[[ Passage, beginning ]]

I'm astounded that no one ever questions the side effects of these meds.
I could go on and on, but I'll give you a break today;)

Ben said...

It's a delicate balance. Pain is how we grow - no test, no promotion - yet common sense also dictates it's possible to take that idea way too far and then the pain becomes a sign that something needs to change fast or significant damage will take place. Yes, we mustn't become wusses when faced with things we find unpleasant, but there's also a reason it's basic - and appropriate - human instinct to pull your hand back from a hot stove as fast as your reflexes will let you.

Pain - physical, emotional, or whatever - is like anything else in life: Spartan machismo notwithstanding, there are no cookie cutter solutions, and everything must be tempered with judgment.

Ben
http://ben-better-left-unsaid.blogspot.com/

Dave King said...

The use of Munch trying not to hear the scream is brilliant. You are right, we all do that. It is a tendency I find myself increasingly having to curb.

Laura Doyle said...

I cook or bake something. Bread, meatloaf, italian ice. It's not the eating that matters, it's the mindfulness of procedure and the giving of nourishment to others. Why? I don't know. I also walk...preferably in the woods but anywhere will do. Sometimes to think, sometimes just to move. If it's the real serious kind of pain, physical or otherwise, I embrace it for awhile and then start looking for the light at the end of the tunnel. It's only when I don't see any light that things get sticky. In that case, I ask for help.

I'm not so sure that ipod thing is okay, on any level. Unnatural for sure, but definitely not contributing to the health of the whole and the whole is only as strong as the sum of its parts. I do have an ipod though. It helps me block out my neighbors' screaming children. Am I a hypocrite? : )

BTW, I really enjoyed the humor of that photo.

Herrad said...

Hi Cathy,

Came by to say hello, hope you are doing well.


Love,

Herrad

Romeo Morningwood said...

[[ Passage, end ]]

* Problem: Reproduce the blog comments above in full, word for word.

[[ Dataset excerpts, beginning ]]

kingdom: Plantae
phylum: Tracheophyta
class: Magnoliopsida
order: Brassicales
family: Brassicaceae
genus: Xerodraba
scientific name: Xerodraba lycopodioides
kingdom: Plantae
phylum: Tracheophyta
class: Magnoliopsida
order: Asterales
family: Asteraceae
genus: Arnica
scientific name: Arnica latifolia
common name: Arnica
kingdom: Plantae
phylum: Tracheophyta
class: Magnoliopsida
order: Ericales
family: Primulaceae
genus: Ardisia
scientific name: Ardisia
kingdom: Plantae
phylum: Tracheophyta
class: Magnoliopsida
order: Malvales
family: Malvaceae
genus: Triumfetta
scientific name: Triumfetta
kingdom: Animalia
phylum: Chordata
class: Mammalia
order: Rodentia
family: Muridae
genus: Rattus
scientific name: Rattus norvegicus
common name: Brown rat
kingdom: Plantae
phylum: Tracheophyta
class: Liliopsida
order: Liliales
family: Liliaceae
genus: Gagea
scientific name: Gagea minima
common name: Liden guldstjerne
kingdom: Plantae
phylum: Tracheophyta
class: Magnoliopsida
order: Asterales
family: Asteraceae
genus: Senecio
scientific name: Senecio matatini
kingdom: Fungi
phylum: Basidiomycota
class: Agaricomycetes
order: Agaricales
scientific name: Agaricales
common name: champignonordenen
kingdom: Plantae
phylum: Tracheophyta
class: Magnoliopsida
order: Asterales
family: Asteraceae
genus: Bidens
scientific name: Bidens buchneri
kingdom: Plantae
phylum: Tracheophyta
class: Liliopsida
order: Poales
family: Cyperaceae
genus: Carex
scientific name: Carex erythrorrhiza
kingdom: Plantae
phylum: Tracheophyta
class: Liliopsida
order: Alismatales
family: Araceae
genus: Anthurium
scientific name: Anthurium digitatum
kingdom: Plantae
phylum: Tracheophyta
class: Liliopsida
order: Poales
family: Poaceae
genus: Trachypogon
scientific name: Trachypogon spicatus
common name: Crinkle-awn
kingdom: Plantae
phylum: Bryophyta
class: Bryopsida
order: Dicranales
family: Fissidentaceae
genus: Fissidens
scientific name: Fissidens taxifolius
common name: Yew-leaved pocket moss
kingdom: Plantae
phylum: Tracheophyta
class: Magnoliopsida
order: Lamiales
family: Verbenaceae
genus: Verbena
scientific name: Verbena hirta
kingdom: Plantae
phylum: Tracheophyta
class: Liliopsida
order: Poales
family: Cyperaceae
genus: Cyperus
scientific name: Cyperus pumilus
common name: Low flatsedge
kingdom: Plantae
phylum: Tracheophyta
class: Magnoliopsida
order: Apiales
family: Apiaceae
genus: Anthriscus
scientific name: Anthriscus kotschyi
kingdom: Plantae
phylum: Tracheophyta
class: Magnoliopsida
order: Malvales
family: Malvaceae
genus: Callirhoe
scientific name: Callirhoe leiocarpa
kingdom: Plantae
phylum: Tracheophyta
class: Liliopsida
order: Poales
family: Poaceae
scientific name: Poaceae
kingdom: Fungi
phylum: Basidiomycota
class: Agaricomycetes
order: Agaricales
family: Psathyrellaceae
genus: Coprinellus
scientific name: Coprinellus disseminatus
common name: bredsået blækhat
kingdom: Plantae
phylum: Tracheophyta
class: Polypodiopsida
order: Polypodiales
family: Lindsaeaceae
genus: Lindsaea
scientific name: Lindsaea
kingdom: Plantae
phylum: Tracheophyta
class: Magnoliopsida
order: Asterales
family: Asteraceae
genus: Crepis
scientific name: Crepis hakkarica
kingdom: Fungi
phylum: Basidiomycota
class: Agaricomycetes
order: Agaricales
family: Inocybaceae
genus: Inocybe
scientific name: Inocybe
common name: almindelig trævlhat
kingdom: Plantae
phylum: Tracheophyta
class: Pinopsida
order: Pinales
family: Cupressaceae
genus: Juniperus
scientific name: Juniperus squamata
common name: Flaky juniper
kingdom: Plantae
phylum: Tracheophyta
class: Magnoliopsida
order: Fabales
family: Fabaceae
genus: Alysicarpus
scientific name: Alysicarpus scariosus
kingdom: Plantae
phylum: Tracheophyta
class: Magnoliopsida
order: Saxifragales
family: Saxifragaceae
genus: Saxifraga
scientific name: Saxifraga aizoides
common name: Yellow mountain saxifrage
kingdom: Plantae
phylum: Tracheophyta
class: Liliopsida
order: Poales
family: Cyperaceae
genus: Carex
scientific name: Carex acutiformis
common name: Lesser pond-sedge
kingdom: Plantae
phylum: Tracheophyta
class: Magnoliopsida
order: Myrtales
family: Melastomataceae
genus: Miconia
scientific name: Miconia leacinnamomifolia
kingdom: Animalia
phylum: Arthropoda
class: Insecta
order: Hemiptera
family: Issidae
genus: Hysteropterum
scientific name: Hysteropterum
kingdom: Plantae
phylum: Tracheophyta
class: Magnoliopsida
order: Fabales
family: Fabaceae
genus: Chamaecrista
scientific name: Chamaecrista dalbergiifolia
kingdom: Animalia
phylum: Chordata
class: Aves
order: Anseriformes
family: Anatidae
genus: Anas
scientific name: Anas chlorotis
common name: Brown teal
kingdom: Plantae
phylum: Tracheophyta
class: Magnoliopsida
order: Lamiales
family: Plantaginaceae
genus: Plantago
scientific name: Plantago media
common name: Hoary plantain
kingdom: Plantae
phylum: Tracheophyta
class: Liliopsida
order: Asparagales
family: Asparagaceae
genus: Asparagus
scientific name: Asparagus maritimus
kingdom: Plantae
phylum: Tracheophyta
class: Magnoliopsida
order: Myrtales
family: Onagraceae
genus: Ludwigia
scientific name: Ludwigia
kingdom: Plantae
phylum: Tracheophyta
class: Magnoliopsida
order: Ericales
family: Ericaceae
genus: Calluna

[[ Dataset excerpts, end ]]

* Expected answer:
I'm astounded that no one ever questions the side effects of these meds.
I could go on and on, but I'll give you a break today;)

Ben said...

It's a delicate balance. Pain is how we grow - no test, no promotion - yet common sense also dictates it's possible to take that idea way too far and then the pain becomes a sign that something needs to change fast or significant damage will take place. Yes, we mustn't become wusses when faced with things we find unpleasant, but there's also a reason it's basic - and appropriate - human instinct to pull your hand back from a hot stove as fast as your reflexes will let you.

Pain - physical, emotional, or whatever - is like anything else in life: Spartan machismo notwithstanding, there are no cookie cutter solutions, and everything must be tempered with judgment.

Ben
http://ben-better-left-unsaid.blogspot.com/

Dave King said...

The use of Munch trying not to hear the scream is brilliant. You are right, we all do that. It is a tendency I find myself increasingly having to curb.

Laura Doyle said...

I cook or bake something. Bread, meatloaf, italian ice. It's not the eating that matters, it's the mindfulness of procedure and the giving of nourishment to others. Why? I don't know. I also walk...preferably in the woods but anywhere will do. Sometimes to think, sometimes just to move. If it's the real serious kind of pain, physical or otherwise, I embrace it for awhile and then start looking for the light at the end of the tunnel. It's only when I don't see any light that things get sticky. In that case, I ask for help.

I'm not so sure that ipod thing is okay, on any level. Unnatural for sure, but definitely not contributing to the health of the whole and the whole is only as strong as the sum of its parts. I do have an ipod though. It helps me block out my neighbors' screaming children. Am I a hypocrite? : )

BTW, I really enjoyed the humor of that photo.

Herrad said...

Hi Cathy,

Came by to say hello, hope you are doing well.


Love,

Herrad

Romeo Morningwood said...